Give the lines of the records as a numbered list, starting at the first line and going on through the line that contains "True or false: 杨娇", including that line. Leave out blank lines.

(Chart analysis data)
----------------

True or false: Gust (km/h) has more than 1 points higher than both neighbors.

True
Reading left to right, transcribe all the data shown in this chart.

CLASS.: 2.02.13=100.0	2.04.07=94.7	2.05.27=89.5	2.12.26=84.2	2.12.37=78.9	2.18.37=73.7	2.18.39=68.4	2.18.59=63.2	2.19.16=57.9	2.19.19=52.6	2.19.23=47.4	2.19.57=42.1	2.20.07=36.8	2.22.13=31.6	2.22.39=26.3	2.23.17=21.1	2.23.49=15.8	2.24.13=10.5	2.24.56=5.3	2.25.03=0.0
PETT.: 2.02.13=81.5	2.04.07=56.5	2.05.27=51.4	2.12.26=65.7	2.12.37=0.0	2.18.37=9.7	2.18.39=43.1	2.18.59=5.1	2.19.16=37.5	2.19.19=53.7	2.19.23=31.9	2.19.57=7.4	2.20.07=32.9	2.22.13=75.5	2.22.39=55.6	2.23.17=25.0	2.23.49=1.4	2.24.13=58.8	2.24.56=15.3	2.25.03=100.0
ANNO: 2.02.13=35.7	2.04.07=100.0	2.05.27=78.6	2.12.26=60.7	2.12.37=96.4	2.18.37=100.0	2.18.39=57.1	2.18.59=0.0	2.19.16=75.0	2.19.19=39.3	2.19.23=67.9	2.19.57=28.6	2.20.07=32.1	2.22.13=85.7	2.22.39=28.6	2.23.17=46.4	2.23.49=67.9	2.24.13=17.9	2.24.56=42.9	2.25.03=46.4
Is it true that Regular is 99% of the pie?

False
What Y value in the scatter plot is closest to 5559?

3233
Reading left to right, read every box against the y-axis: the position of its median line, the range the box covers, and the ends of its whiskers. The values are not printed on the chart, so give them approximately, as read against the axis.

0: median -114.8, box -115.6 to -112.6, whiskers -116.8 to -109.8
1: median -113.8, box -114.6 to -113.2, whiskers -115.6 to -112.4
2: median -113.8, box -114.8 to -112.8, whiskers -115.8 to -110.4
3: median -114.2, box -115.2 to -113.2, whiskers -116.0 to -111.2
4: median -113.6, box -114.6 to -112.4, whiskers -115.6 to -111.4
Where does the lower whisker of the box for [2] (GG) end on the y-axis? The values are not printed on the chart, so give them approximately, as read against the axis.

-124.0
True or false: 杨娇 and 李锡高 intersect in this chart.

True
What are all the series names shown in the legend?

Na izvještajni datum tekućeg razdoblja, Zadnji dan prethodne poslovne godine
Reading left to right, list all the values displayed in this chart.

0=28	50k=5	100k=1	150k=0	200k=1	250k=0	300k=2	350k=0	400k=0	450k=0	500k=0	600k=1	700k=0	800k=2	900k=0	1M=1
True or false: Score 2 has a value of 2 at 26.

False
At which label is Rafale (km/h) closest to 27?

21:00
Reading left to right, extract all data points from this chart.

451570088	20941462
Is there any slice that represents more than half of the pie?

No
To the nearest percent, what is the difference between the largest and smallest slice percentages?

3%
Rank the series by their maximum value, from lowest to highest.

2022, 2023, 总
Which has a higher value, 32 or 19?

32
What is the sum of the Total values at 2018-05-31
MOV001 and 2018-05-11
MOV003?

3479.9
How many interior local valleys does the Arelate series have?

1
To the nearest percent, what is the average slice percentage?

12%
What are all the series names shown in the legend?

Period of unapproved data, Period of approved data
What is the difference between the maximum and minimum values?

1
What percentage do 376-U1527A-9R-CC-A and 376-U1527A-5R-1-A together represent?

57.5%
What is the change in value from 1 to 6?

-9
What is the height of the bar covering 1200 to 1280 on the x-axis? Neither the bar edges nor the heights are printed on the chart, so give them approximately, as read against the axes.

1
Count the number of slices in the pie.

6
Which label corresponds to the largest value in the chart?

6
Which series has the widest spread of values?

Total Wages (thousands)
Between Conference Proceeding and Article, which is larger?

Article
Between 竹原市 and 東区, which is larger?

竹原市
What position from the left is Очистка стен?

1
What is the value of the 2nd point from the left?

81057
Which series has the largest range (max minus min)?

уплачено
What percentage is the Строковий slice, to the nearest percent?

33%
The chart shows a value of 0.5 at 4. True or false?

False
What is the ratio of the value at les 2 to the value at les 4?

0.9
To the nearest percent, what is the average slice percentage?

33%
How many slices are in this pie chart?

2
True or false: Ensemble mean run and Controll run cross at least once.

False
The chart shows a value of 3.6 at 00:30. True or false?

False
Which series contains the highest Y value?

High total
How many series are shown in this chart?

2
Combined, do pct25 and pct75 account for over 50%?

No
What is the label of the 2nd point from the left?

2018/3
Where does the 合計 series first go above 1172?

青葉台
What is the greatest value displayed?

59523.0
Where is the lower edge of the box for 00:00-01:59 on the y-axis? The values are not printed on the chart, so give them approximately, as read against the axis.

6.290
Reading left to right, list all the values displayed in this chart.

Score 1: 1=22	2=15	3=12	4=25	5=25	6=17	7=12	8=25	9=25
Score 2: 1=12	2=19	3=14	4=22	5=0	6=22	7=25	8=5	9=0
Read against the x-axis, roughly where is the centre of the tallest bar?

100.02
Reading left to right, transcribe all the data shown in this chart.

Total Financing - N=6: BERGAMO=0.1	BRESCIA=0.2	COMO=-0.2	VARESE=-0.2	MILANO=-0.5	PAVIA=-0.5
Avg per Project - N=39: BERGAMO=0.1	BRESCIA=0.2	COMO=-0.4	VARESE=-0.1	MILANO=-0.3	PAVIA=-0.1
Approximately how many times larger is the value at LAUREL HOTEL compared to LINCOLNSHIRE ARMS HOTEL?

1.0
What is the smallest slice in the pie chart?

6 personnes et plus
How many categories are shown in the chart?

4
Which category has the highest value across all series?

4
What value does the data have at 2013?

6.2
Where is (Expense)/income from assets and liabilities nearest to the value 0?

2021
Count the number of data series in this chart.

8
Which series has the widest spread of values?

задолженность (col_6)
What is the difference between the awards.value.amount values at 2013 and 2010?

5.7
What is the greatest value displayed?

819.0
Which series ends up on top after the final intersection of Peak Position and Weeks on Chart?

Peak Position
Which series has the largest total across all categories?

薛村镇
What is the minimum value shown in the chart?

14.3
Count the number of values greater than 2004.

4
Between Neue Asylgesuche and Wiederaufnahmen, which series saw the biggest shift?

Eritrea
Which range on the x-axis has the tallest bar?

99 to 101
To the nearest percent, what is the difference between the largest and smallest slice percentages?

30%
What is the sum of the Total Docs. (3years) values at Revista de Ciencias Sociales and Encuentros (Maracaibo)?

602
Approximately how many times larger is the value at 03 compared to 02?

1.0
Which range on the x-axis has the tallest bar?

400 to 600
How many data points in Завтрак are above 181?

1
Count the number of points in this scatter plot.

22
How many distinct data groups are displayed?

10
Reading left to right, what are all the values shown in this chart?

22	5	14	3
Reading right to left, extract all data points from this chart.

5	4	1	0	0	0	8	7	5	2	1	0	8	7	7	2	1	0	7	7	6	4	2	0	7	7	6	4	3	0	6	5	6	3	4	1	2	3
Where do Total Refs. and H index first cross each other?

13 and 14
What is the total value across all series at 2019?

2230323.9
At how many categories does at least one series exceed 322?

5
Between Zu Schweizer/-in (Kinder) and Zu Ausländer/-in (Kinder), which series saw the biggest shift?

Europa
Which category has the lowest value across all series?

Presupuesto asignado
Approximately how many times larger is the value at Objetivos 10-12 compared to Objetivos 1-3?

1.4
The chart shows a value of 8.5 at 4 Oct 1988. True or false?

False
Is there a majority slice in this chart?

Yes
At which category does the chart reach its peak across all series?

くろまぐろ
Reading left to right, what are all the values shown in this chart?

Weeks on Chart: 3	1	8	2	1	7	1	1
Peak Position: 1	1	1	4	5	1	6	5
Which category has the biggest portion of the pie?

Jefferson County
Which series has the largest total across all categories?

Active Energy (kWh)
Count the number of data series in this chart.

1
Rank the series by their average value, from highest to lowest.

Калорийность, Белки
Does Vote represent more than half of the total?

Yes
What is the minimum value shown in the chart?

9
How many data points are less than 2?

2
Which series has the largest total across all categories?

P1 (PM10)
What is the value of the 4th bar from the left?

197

----------------

**Exercise response**
1. True or false: Gust (km/h) has more than 1 points higher than both neighbors.
2. True
3. Reading left to right, transcribe all the data shown in this chart.
4. CLASS.: 2.02.13=100.0	2.04.07=94.7	2.05.27=89.5	2.12.26=84.2	2.12.37=78.9	2.18.37=73.7	2.18.39=68.4	2.18.59=63.2	2.19.16=57.9	2.19.19=52.6	2.19.23=47.4	2.19.57=42.1	2.20.07=36.8	2.22.13=31.6	2.22.39=26.3	2.23.17=21.1	2.23.49=15.8	2.24.13=10.5	2.24.56=5.3	2.25.03=0.0
5. PETT.: 2.02.13=81.5	2.04.07=56.5	2.05.27=51.4	2.12.26=65.7	2.12.37=0.0	2.18.37=9.7	2.18.39=43.1	2.18.59=5.1	2.19.16=37.5	2.19.19=53.7	2.19.23=31.9	2.19.57=7.4	2.20.07=32.9	2.22.13=75.5	2.22.39=55.6	2.23.17=25.0	2.23.49=1.4	2.24.13=58.8	2.24.56=15.3	2.25.03=100.0
6. ANNO: 2.02.13=35.7	2.04.07=100.0	2.05.27=78.6	2.12.26=60.7	2.12.37=96.4	2.18.37=100.0	2.18.39=57.1	2.18.59=0.0	2.19.16=75.0	2.19.19=39.3	2.19.23=67.9	2.19.57=28.6	2.20.07=32.1	2.22.13=85.7	2.22.39=28.6	2.23.17=46.4	2.23.49=67.9	2.24.13=17.9	2.24.56=42.9	2.25.03=46.4
7. Is it true that Regular is 99% of the pie?
8. False
9. What Y value in the scatter plot is closest to 5559?
10. 3233
11. Reading left to right, read every box against the y-axis: the position of its median line, the range the box covers, and the ends of its whiskers. The values are not printed on the chart, so give them approximately, as read against the axis.
12. 0: median -114.8, box -115.6 to -112.6, whiskers -116.8 to -109.8
13. 1: median -113.8, box -114.6 to -113.2, whiskers -115.6 to -112.4
14. 2: median -113.8, box -114.8 to -112.8, whiskers -115.8 to -110.4
15. 3: median -114.2, box -115.2 to -113.2, whiskers -116.0 to -111.2
16. 4: median -113.6, box -114.6 to -112.4, whiskers -115.6 to -111.4
17. Where does the lower whisker of the box for [2] (GG) end on the y-axis? The values are not printed on the chart, so give them approximately, as read against the axis.
18. -124.0
19. True or false: 杨娇 and 李锡高 intersect in this chart.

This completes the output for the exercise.